Monday, January 5, 2015

A Weary Greece Considers Its Options

By THE EDITORIAL BOARDJAN. 3, 2015
The New York Times

The human toll of the economic crisis in Greece has been significant: Rates of hunger, suicide and unemployment have increased sharply, thanks to years of misguided austerity policies. So it is hardly shocking that polls are showing that voters are likely to give control of Parliament to the leftist political party Syriza in an election later this month.
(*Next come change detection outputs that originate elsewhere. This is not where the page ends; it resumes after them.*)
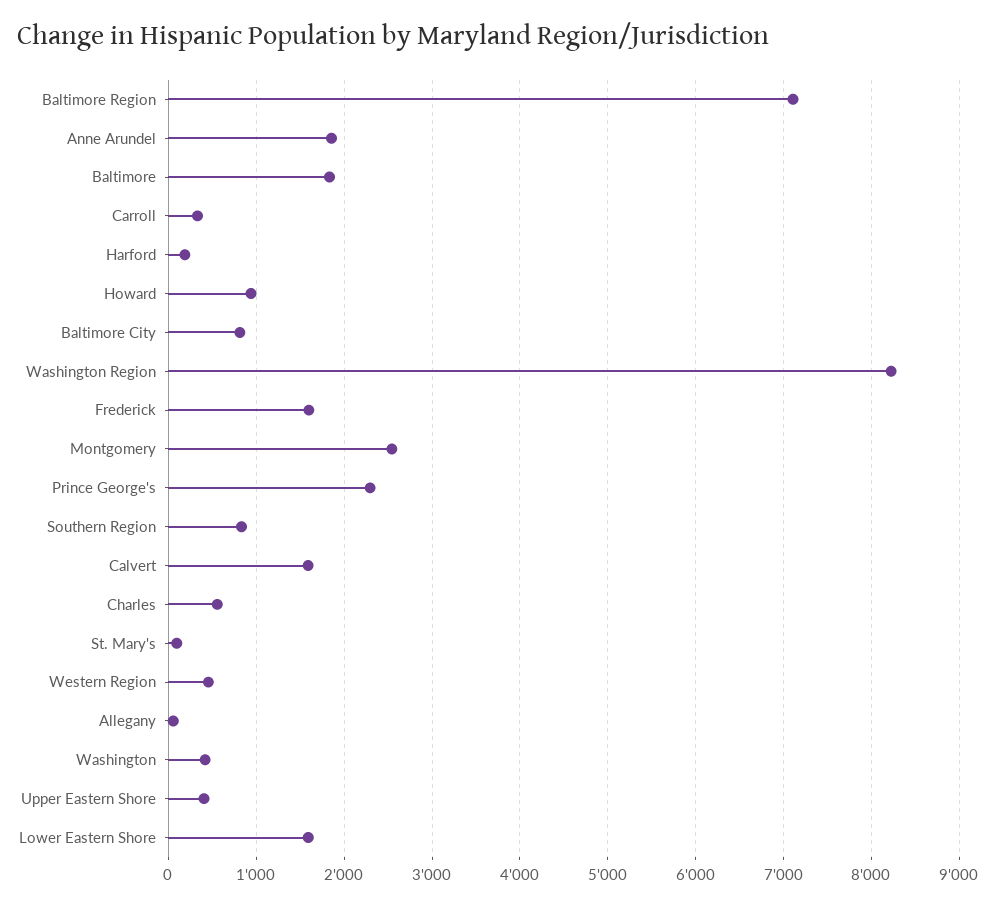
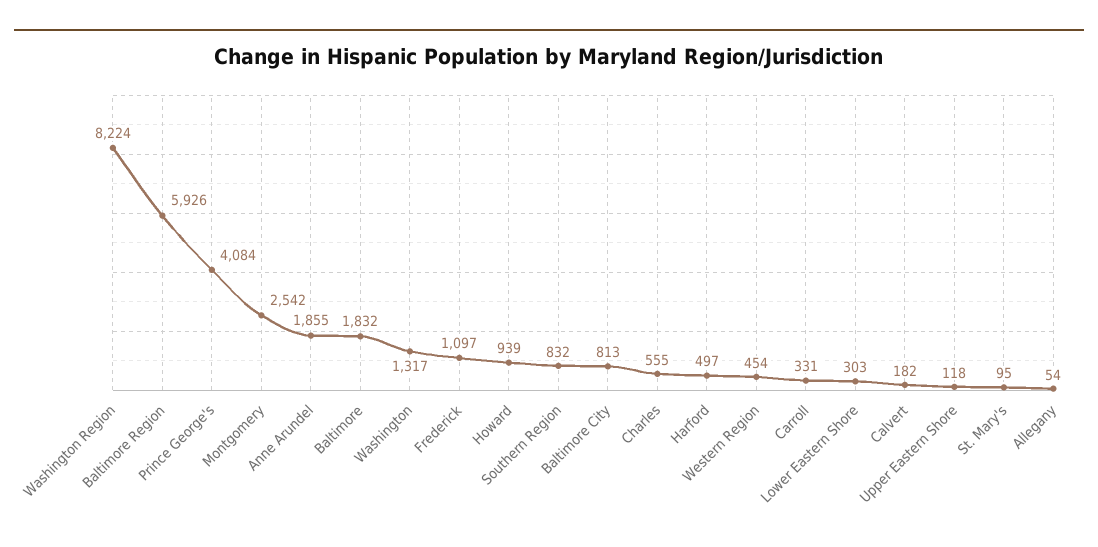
  {
-   "Baltimore Region": 7100,
+   "Baltimore Region": 5926,
    "Anne Arundel": 1855,
    "Baltimore": 1832,
    "Carroll": 331,
-   "Harford": 200,
+   "Harford": 497,
    "Howard": 939,
    "Baltimore City": 813,
    "Washington Region": 8224,
-   "Frederick": 1600,
+   "Frederick": 1097,
    "Montgomery": 2542,
-   "Prince George's": 2300,
+   "Prince George's": 4084,
    "Southern Region": 832,
-   "Calvert": 1600,
+   "Calvert": 182,
    "Charles": 555,
    "St. Mary's": 95,
    "Western Region": 454,
    "Allegany": 54,
-   "Washington": 400,
+   "Washington": 1317,
-   "Upper Eastern Shore": 400,
+   "Upper Eastern Shore": 118,
-   "Lower Eastern Shore": 1600
+   "Lower Eastern Shore": 303
  }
Whether Syriza can make the lives of average Greeks better is an open question. The party and its charismatic leader, Alexis Tsipras, have promised to renegotiate government debt, cut taxes, reverse pension cuts and increase spending on public services. But to achieve this ambitious agenda, Mr. Tsipras will have to persuade leaders of the so-called troika — the European Commission, the European Central Bank and the International Monetary Fund — to ease the terms of the country’s debt.

That will be no easy task. Germany’s finance minister, Wolfgang Schäuble, has already declared that the elections will “change nothing” about the agreements between Greece and the troika. It is not surprising that Mr. Schäuble, who has been one of the biggest proponents of austerity in Europe, is taking such an absolutist position before the election, perhaps in an attempt to sway Greeks away from casting votes for Syriza. But insistence on pummeling Greece does nothing to help that country carry out its reforms faster. The troika leaders need to take a more pragmatic approach — by, for example, postponing debt repayments that come due next year.
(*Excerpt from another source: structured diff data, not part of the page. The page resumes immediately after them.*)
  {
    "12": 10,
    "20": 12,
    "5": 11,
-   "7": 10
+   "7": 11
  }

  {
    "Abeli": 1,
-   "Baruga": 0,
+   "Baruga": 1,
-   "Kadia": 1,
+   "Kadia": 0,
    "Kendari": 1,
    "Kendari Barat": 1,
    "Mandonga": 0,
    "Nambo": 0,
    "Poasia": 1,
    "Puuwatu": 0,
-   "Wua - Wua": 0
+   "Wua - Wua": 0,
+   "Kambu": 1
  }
In a positive sign, leaders of Syriza have said they want to keep Greece in the euro currency zone. A departure from the monetary union would be highly destructive to the country’s weak economy. And while investors do not seem as worried about what a Greek exit from the euro might mean for other countries like Spain, Portugal and Italy as they were a few years ago, they do have some concerns.

This much is clear: More suffering will not stabilize Greece or allow it to pay off its debts. Its unemployment rate was 25.5 percent in the third quarter of 2014. That is only modestly lower than the average rate of 27.5 percent in 2013. Deflation is a reality; consumer prices fell 1.2 percent in November after a 1.8 percent drop in October. Although the economy is growing again — gross domestic product increased 0.7 percent in the third quarter from the previous quarter — most people are not seeing improvement in their lives.
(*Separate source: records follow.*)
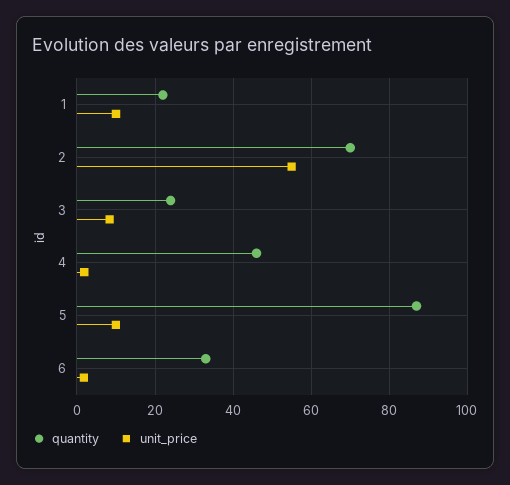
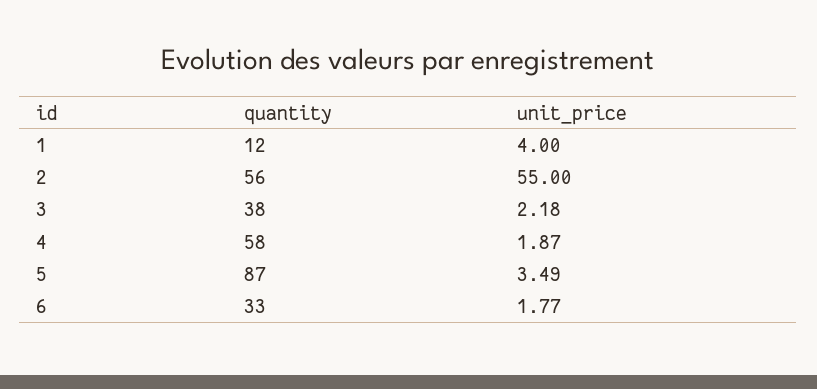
  {
    "quantity": {
-     "1": 22,
+     "1": 12,
-     "2": 70,
+     "2": 56,
-     "3": 24,
+     "3": 38,
-     "4": 46,
+     "4": 58,
      "5": 87,
      "6": 33
    },
    "unit_price": {
-     "1": 10,
+     "1": 4,
      "2": 55,
-     "3": 8,
+     "3": 2.18,
      "4": 1.87,
-     "5": 10,
+     "5": 3.49,
      "6": 1.77
    }
  }

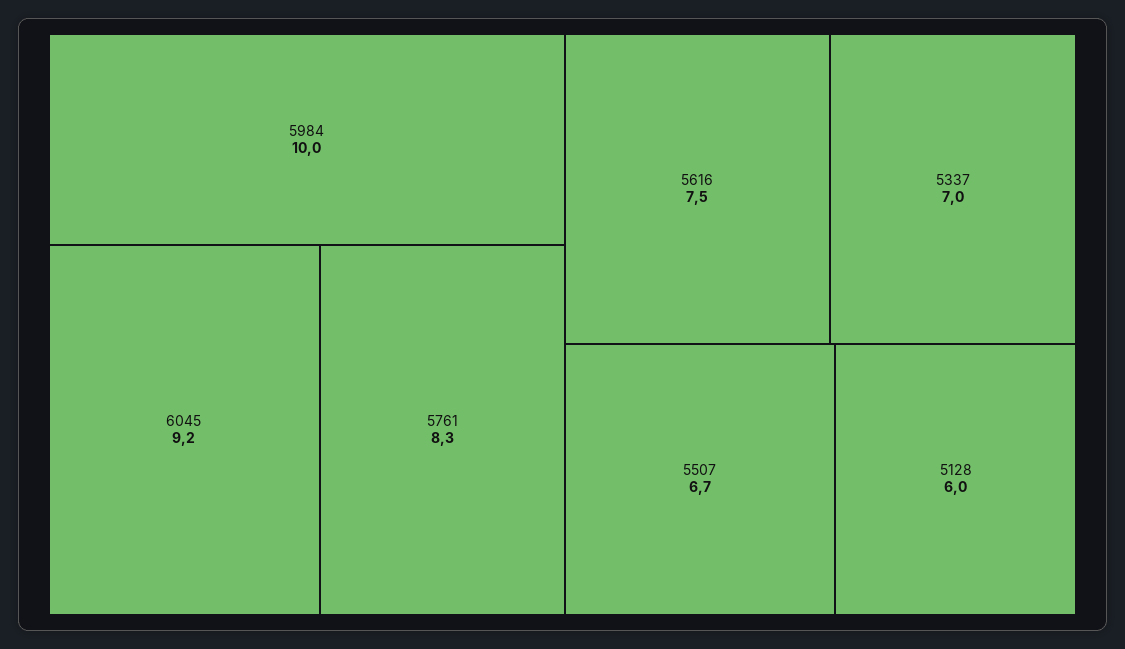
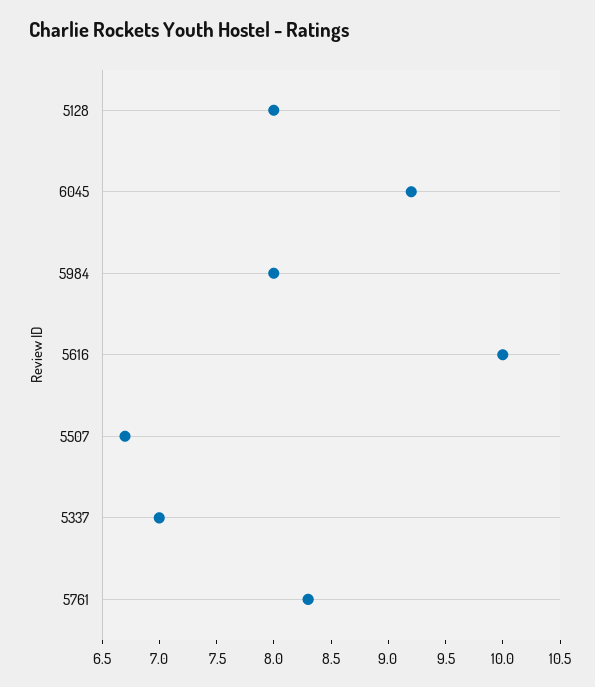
  {
-   "5984": 10,
+   "5984": 8,
    "6045": 9.2,
    "5761": 8.3,
-   "5616": 7.5,
+   "5616": 10,
    "5337": 7,
    "5507": 6.7,
-   "5128": 6
+   "5128": 8
  }

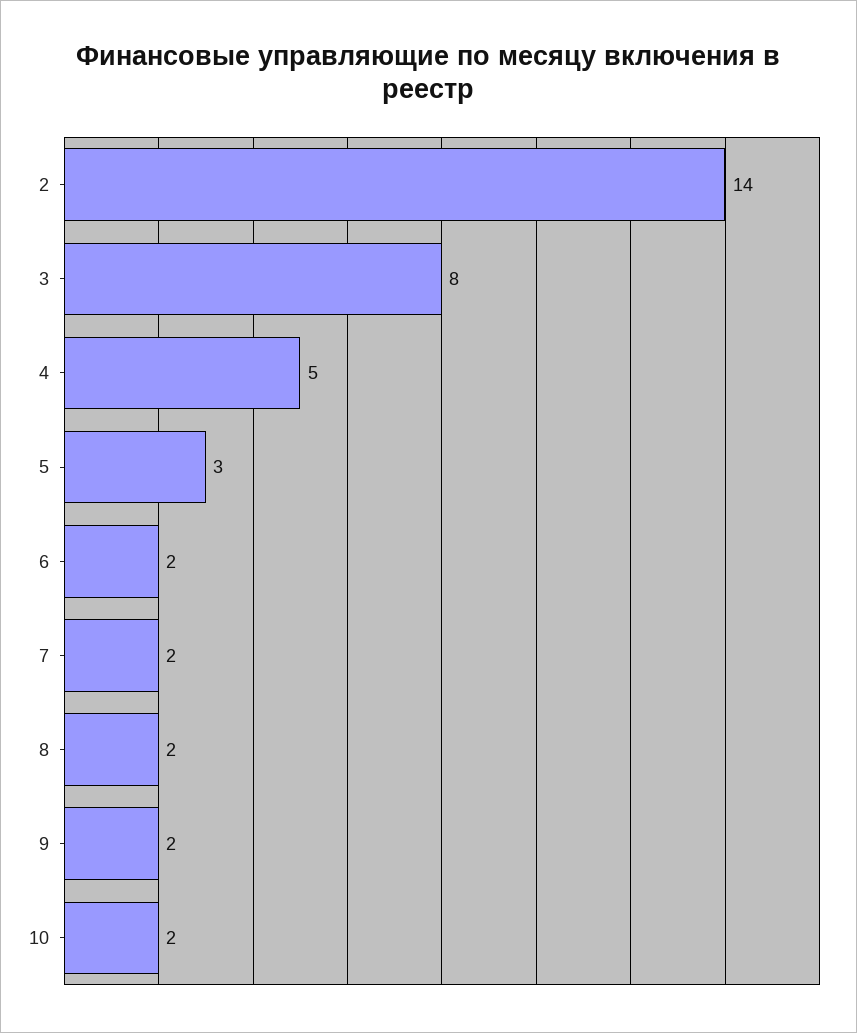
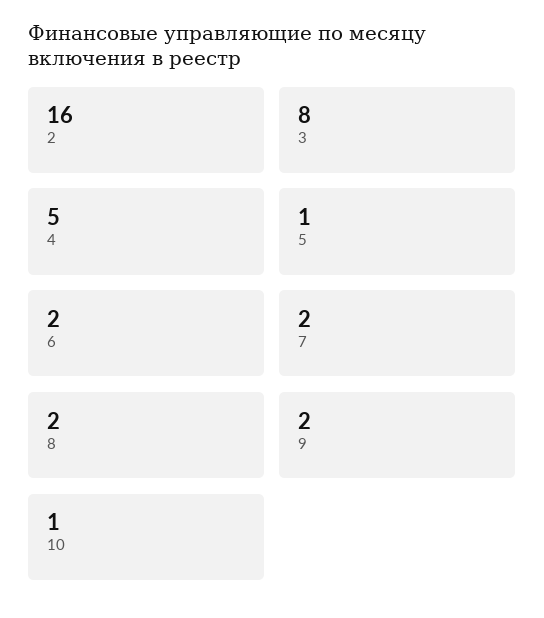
  {
-   "2": 14,
+   "2": 16,
    "3": 8,
    "4": 5,
-   "5": 3,
+   "5": 1,
    "6": 2,
    "7": 2,
    "8": 2,
    "9": 2,
-   "10": 2
+   "10": 1
  }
There is no question that the austerity policies, like cutting spending and raising taxes, that the troika demanded in exchange for helping Greece and other troubled eurozone countries have prolonged and deepened their economic slump. Another major flaw in the troika’s approach was that it left Greece with much more debt than the country could ever hope to repay, something even the I.M.F. acknowledged last year.

The pain caused by these policies is largely to blame for the disillusionment that voters in Greece, Spain, Italy and elsewhere in Europe increasingly feel for mainstream political parties. In Greece, that has benefited Syriza. In Spain, polls show that Podemos, a leftist party formed less than a year ago, has surged in popularity. And in Italy, the Five Star Movement, which wants that country to leave the euro, has faded recently but remains popular among a sizable minority of the population.


Whether or not Syriza wins a majority of seats in the Greek Parliament, it is clear that voters, constrained by European economic policies, are clamoring for change.